Une page locale programmatique peut enfreindre les trois règles à la fois, mais chacune possède son propre texte et son propre mécanisme d’application. Identifier la règle concernée permet de choisir la bonne correction.

Actions manuelles et déclassement algorithmique

Il est faux de croire que les doorway pages ne font l’objet que d’actions manuelles et que vous serez forcément averti. Elles peuvent être touchées de deux façons :

  • Action manuelle : un examinateur signale le site ; l’action apparaît dans Search Console et une demande de réexamen peut être déposée après correction.
  • Déclassement algorithmique : les pages cessent silencieusement de se positionner, sans message dans Search Console.

L’application silencieuse par les algorithmes est aujourd’hui la plus fréquente. Si un ensemble de pages locales perd du trafic autour d’une mise à jour connue sans action manuelle, c’est l’explication la plus probable.

Une règle toujours appliquée

La mise à jour de 2015 a établi la règle moderne. En novembre 2022, autour de la mise à jour antispam d’octobre, des ensembles de pages locales ont subi des baisses visibles et Danny Sullivan a rappelé que l’intention constituait le problème. La mise à jour principale de mars 2024 a ajouté de nouvelles règles, notamment l’abus de contenu à grande échelle, visant le contenu de faible valeur produit en masse. Je n’ai trouvé aucune déclaration de Google affirmant que les mises à jour de 2024–2025 ciblaient nommément les ensembles de pages locales. Le risque est actuel, pas historique.

À quoi ressemble une page géographique légitime ?

Une page géociblée n’est pas une doorway page lorsqu’elle propose :

  • des informations propres au lieu et vérifiables, comme l’adresse, les horaires, l’équipe, des études de cas et des avis locaux ;
  • une véritable intégration à la navigation, accessible en parcourant le site ;
  • aucune duplication d’un regroupement déjà présent ailleurs ;
  • une valeur autonome, utile indépendamment du classement.

Ajouter des mots ne transforme pas une doorway page en page légitime. Google cherche une valeur distincte et vérifiable pour le lieu, pas un seuil de 800 ou 1 500 mots.

Ce que John Mueller a dit des pages de ville

Le conseil le plus clair vient de John Mueller, lors d’une session de décembre 2019 rapportée par Barry Schwartz dans Search Engine Roundtable. Il s’agit d’un compte rendu secondaire, pas d’une transcription nette. Un spécialiste SEO proposait 1 300 pages de destination par ville. Mueller a répondu que ce serait une stratégie de doorway pages contraire aux consignes, car un seul mot changerait alors que le reste resterait identique. Son alternative : choisir 15 à 20 zones de service clés et créer d’excellentes pages plutôt que des centaines de copies pauvres.

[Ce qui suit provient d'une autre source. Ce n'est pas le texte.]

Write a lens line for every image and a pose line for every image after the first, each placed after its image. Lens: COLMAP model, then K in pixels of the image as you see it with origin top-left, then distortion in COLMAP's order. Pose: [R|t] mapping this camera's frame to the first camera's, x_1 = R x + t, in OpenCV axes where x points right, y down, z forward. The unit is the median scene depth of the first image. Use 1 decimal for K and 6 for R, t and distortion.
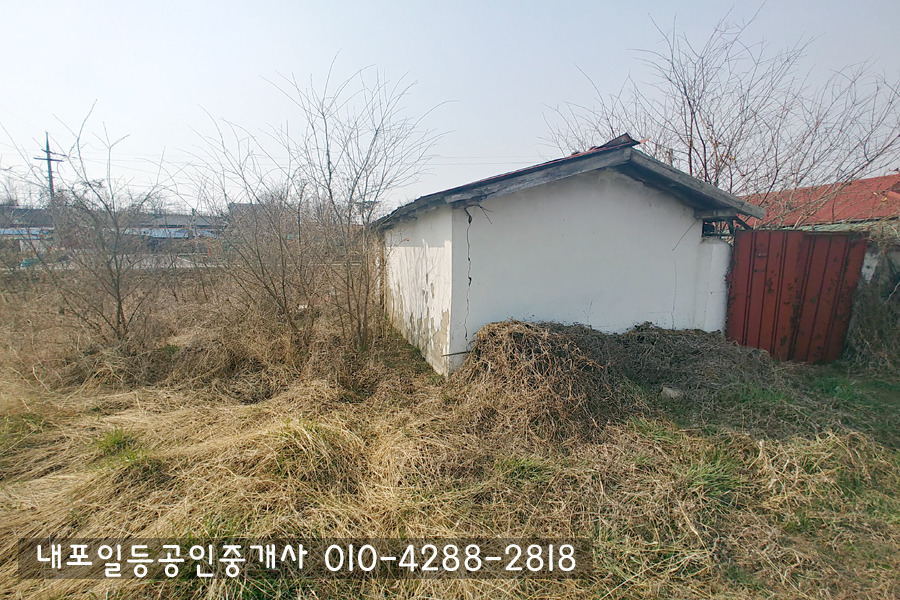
lens RADIAL K [[382.7, 0, 448.0], [0, 382.7, 297.6], [0, 0, 1]] dist [-0.022160, 0.000938]
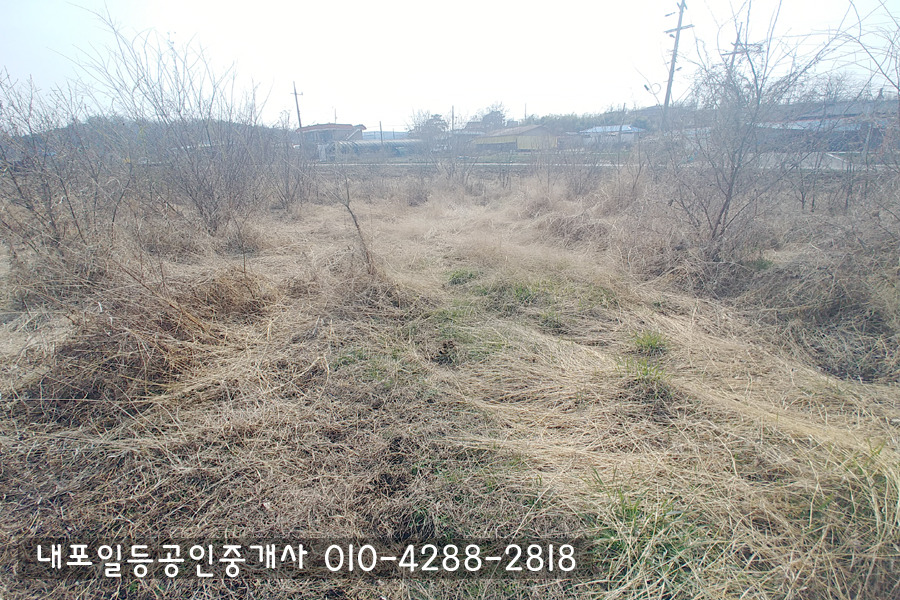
lens RADIAL K [[382.7, 0, 421.9], [0, 382.7, 334.1], [0, 0, 1]] dist [-0.022160, 0.000938]
pose [[0.168594, 0.412517, -0.895213, -0.086887], [-0.084418, 0.910919, 0.403856, 0.007924], [0.982064, 0.007485, 0.188399, 0.177657]]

Comment corriger les doorway pages

Trois actions, dans l’ordre général de préférence :

  1. Regrouper. Si 200 pages de ville mènent au même formulaire sans rien ajouter pour chaque lieu, remplacez-les par quelques pages solides, ou une excellente page de service et une vraie liste des zones desservies.
  2. Différencier réellement. Si chaque lieu possède une valeur réelle et distincte, montrez-la : contenu local, liens internes et raisons concrètes d’exister. Chaque page doit réussir les six questions de Google.
  3. Supprimer ou appliquer noindex. Les combinaisons sans demande ni données réelles ne devraient pas être indexables. Supprimez-les ou appliquez noindex.

Le risque est avant tout un problème de données, pas de modèle. Si supprimer le nom de la ville laisse une page générique, aucun embellissement du modèle ne la sauvera. Corrigez les données ou ne publiez pas.